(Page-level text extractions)
···

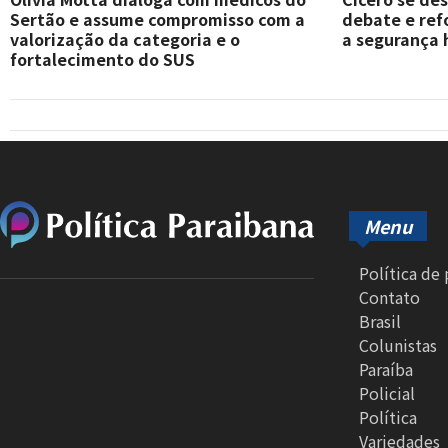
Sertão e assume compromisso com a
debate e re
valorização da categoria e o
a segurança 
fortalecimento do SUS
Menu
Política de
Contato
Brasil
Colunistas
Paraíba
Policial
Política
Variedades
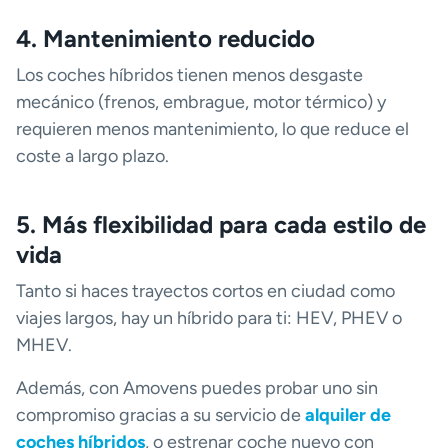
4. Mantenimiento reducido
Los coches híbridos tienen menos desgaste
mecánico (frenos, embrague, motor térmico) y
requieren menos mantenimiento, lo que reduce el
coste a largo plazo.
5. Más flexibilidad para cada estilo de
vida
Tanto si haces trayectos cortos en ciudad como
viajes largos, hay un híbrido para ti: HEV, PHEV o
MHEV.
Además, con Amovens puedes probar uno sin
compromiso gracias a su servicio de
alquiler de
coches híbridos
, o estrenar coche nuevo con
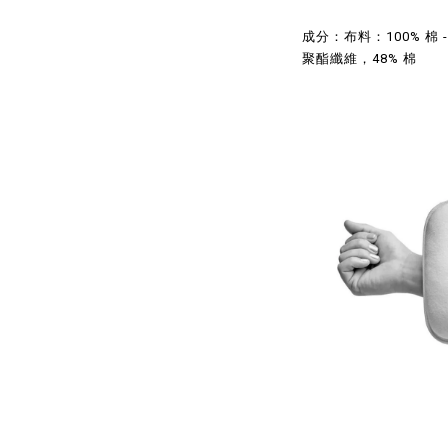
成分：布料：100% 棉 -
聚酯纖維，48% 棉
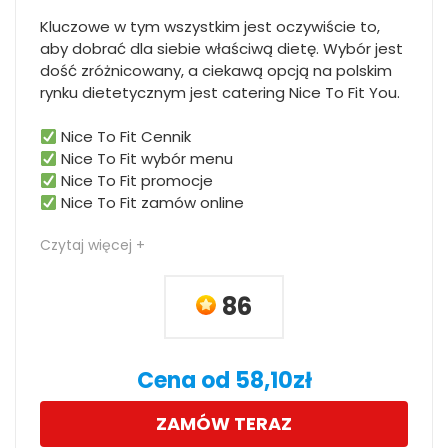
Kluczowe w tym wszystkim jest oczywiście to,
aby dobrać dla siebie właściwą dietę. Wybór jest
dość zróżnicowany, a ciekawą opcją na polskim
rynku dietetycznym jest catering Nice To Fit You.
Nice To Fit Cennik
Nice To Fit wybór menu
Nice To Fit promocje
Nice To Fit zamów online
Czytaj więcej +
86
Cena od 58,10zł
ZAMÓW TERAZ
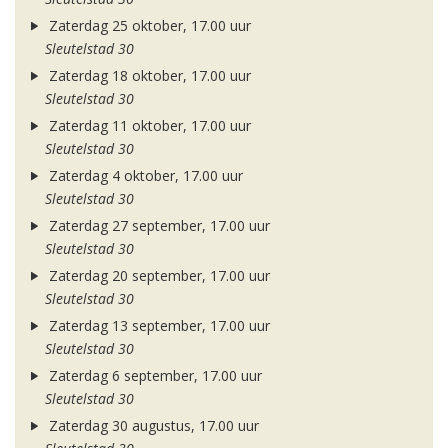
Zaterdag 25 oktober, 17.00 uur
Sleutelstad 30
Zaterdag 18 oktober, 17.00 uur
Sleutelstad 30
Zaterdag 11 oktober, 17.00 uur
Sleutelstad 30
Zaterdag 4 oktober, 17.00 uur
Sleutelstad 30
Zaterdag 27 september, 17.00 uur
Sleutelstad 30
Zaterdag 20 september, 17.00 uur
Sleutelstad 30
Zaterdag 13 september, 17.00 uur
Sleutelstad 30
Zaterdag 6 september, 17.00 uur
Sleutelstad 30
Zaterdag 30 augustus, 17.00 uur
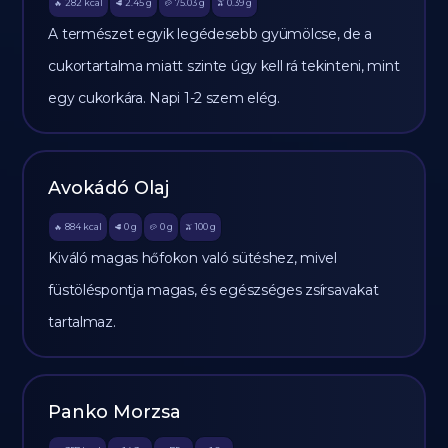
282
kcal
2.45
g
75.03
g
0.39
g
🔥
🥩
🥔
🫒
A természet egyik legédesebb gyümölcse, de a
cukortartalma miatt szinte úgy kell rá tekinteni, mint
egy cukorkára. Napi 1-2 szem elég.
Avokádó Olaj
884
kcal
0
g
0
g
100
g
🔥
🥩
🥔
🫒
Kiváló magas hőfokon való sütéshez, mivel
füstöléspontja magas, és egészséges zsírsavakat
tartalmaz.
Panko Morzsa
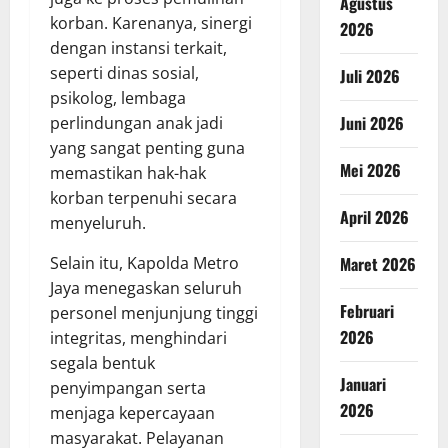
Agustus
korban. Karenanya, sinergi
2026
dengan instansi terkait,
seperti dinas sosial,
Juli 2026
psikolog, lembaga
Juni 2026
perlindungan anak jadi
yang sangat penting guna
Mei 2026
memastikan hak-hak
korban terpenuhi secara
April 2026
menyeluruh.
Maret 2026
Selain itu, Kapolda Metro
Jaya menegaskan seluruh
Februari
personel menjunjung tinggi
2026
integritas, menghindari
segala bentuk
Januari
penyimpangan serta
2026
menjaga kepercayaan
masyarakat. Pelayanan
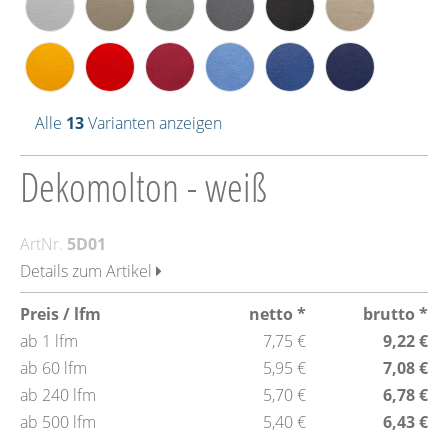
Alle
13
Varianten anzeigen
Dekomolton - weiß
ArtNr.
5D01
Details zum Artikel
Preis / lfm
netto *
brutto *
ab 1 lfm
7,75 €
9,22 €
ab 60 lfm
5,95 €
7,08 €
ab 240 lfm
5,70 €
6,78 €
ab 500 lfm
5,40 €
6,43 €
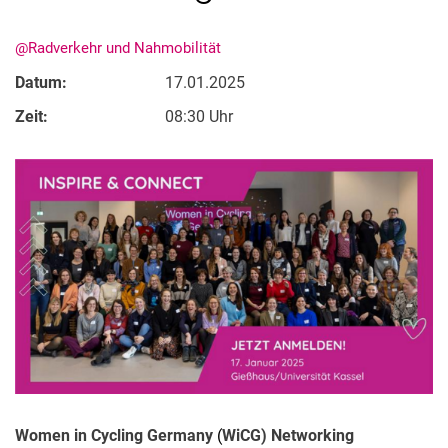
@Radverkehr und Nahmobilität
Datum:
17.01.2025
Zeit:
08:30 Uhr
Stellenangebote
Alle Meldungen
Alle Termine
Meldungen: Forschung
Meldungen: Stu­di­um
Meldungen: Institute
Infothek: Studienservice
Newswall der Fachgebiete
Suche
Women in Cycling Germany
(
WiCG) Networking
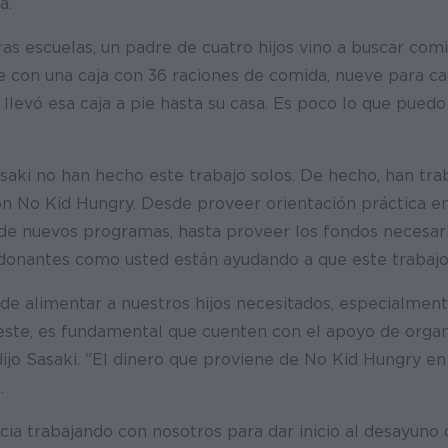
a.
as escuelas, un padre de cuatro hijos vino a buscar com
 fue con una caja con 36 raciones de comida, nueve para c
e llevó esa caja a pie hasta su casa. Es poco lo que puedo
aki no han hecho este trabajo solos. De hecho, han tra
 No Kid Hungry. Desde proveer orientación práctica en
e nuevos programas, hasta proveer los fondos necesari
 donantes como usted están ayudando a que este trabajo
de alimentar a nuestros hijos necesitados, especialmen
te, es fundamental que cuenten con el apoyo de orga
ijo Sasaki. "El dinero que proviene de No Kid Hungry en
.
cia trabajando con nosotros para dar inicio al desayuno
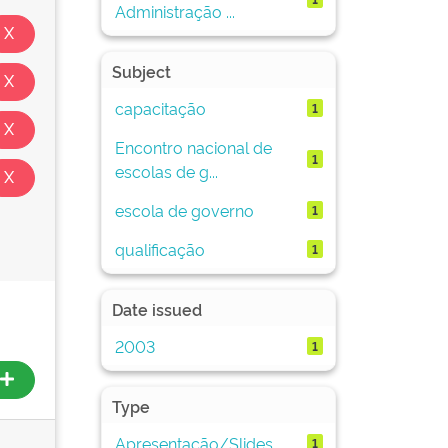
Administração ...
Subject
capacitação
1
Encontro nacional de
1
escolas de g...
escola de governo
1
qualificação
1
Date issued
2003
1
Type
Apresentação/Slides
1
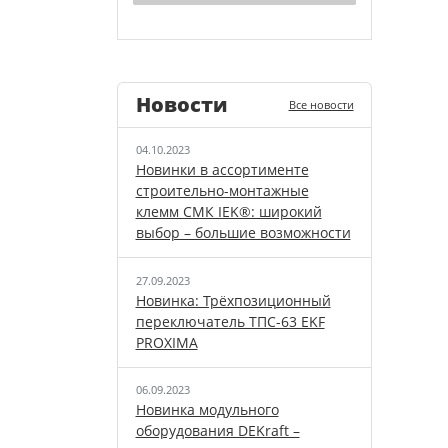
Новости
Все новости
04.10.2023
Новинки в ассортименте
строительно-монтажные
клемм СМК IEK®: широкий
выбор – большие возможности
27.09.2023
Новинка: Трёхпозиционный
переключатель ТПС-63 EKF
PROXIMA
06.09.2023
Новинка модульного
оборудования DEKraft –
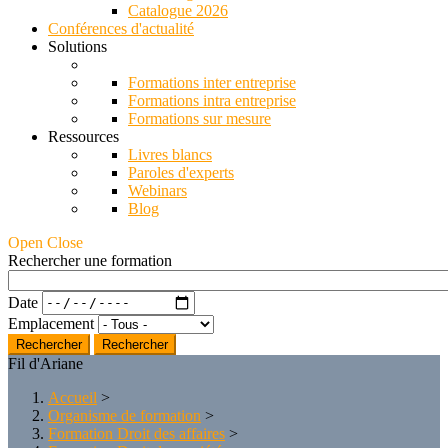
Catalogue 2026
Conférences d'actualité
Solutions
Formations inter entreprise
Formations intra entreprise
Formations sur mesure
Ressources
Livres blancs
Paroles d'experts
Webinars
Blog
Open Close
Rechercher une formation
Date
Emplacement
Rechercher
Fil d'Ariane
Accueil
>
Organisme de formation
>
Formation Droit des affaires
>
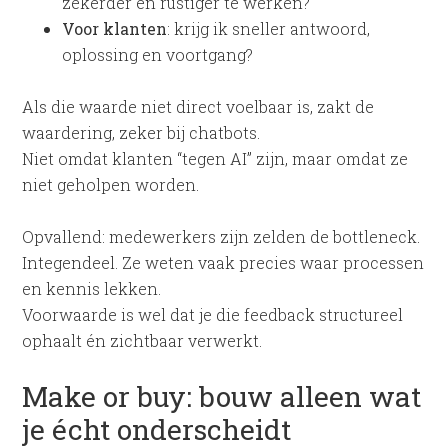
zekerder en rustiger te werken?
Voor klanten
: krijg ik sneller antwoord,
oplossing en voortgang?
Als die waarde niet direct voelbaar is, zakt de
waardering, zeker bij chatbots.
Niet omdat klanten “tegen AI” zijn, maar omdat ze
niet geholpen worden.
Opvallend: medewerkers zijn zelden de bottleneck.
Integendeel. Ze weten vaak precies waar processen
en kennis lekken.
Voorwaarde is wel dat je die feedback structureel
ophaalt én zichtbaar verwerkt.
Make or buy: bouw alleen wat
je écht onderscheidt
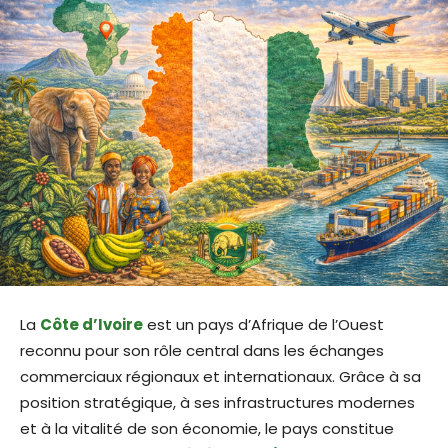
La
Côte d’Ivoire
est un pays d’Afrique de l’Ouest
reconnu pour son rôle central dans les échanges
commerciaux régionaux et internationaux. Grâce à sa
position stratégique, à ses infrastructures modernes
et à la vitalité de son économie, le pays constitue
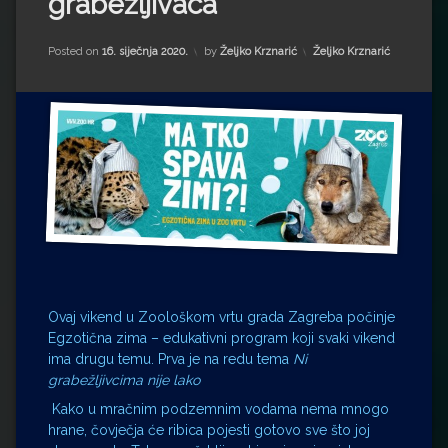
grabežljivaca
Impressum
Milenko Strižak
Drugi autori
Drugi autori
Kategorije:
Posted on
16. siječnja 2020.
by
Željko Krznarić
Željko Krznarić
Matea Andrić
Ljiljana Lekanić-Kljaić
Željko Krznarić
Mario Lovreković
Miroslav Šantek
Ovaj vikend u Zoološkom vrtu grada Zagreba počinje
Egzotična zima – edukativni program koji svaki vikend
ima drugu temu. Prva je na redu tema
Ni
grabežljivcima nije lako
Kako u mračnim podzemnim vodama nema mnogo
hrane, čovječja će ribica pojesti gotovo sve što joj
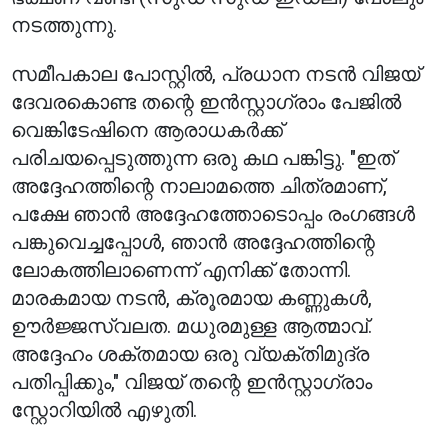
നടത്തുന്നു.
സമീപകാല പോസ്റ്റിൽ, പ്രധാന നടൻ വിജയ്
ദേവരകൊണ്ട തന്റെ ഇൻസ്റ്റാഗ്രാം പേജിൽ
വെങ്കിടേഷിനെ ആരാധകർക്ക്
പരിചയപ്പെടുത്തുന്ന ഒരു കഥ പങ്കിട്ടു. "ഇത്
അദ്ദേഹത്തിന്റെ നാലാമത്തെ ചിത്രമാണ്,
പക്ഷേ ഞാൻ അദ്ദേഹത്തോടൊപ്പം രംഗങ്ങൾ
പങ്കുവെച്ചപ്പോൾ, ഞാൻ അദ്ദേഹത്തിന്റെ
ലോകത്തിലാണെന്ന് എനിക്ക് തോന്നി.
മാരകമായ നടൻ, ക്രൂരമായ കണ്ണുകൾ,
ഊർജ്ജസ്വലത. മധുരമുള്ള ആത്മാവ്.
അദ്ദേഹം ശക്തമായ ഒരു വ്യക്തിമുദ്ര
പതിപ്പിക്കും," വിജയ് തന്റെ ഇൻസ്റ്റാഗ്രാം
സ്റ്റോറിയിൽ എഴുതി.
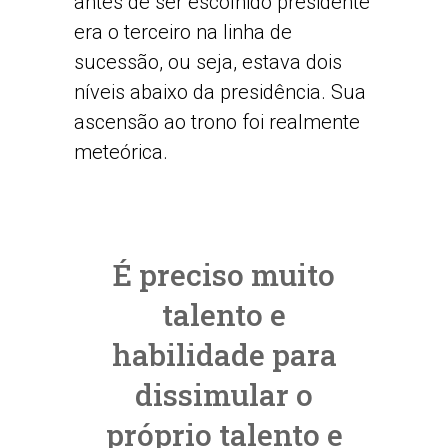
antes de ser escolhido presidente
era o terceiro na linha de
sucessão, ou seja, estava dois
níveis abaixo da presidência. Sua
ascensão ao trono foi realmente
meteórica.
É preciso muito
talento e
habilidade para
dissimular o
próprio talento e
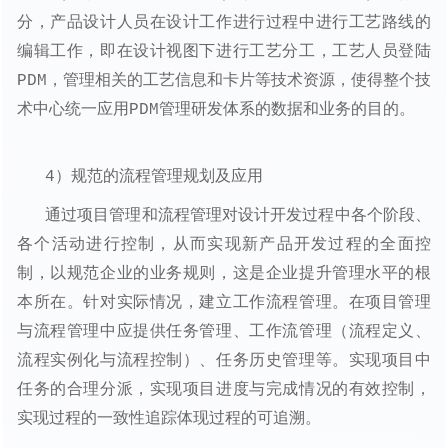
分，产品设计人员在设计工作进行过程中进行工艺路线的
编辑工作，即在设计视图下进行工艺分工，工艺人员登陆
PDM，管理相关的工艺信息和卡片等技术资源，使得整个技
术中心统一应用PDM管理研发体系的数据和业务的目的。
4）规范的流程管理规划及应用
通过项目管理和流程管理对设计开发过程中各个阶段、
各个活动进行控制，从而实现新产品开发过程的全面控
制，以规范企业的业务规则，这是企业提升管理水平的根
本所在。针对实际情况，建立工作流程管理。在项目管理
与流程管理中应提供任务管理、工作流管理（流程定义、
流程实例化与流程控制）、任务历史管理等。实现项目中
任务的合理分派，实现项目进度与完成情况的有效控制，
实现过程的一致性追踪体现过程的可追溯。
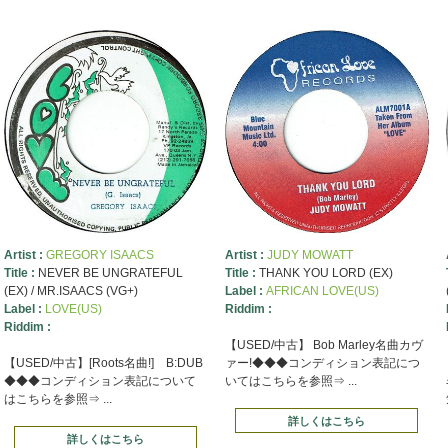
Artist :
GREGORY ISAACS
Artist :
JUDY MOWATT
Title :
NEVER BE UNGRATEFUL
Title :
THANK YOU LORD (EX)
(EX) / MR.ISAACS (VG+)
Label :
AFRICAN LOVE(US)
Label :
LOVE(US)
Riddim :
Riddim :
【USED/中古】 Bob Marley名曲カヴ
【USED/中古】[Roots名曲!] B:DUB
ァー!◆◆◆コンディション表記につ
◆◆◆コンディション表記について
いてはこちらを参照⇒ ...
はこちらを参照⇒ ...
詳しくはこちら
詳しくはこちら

···

→ What the exercise asks:
Format the data as a Markdown table with the columns Row and Text, starting at the line that has "Kluczowe w tym" and stopping after the line that has "Zaterdag 30 augustus, 17.00 uur". Leave out blank lines and the picture markers.

→ Worked solution:
| Row | Text |
|---|---|
| 1 | Kluczowe w tym wszystkim jest oczywiście to, |
| 2 | aby dobrać dla siebie właściwą dietę. Wybór jest |
| 3 | dość zróżnicowany, a ciekawą opcją na polskim |
| 4 | rynku dietetycznym jest catering Nice To Fit You. |
| 5 | Nice To Fit Cennik |
| 6 | Nice To Fit wybór menu |
| 7 | Nice To Fit promocje |
| 8 | Nice To Fit zamów online |
| 9 | Czytaj więcej + |
| 10 | 86 |
| 11 | Cena od 58,10zł |
| 12 | ZAMÓW TERAZ |
| 13 | Zaterdag 25 oktober, 17.00 uur |
| 14 | Sleutelstad 30 |
| 15 | Zaterdag 18 oktober, 17.00 uur |
| 16 | Sleutelstad 30 |
| 17 | Zaterdag 11 oktober, 17.00 uur |
| 18 | Sleutelstad 30 |
| 19 | Zaterdag 4 oktober, 17.00 uur |
| 20 | Sleutelstad 30 |
| 21 | Zaterdag 27 september, 17.00 uur |
| 22 | Sleutelstad 30 |
| 23 | Zaterdag 20 september, 17.00 uur |
| 24 | Sleutelstad 30 |
| 25 | Zaterdag 13 september, 17.00 uur |
| 26 | Sleutelstad 30 |
| 27 | Zaterdag 6 september, 17.00 uur |
| 28 | Sleutelstad 30 |
| 29 | Zaterdag 30 augustus, 17.00 uur |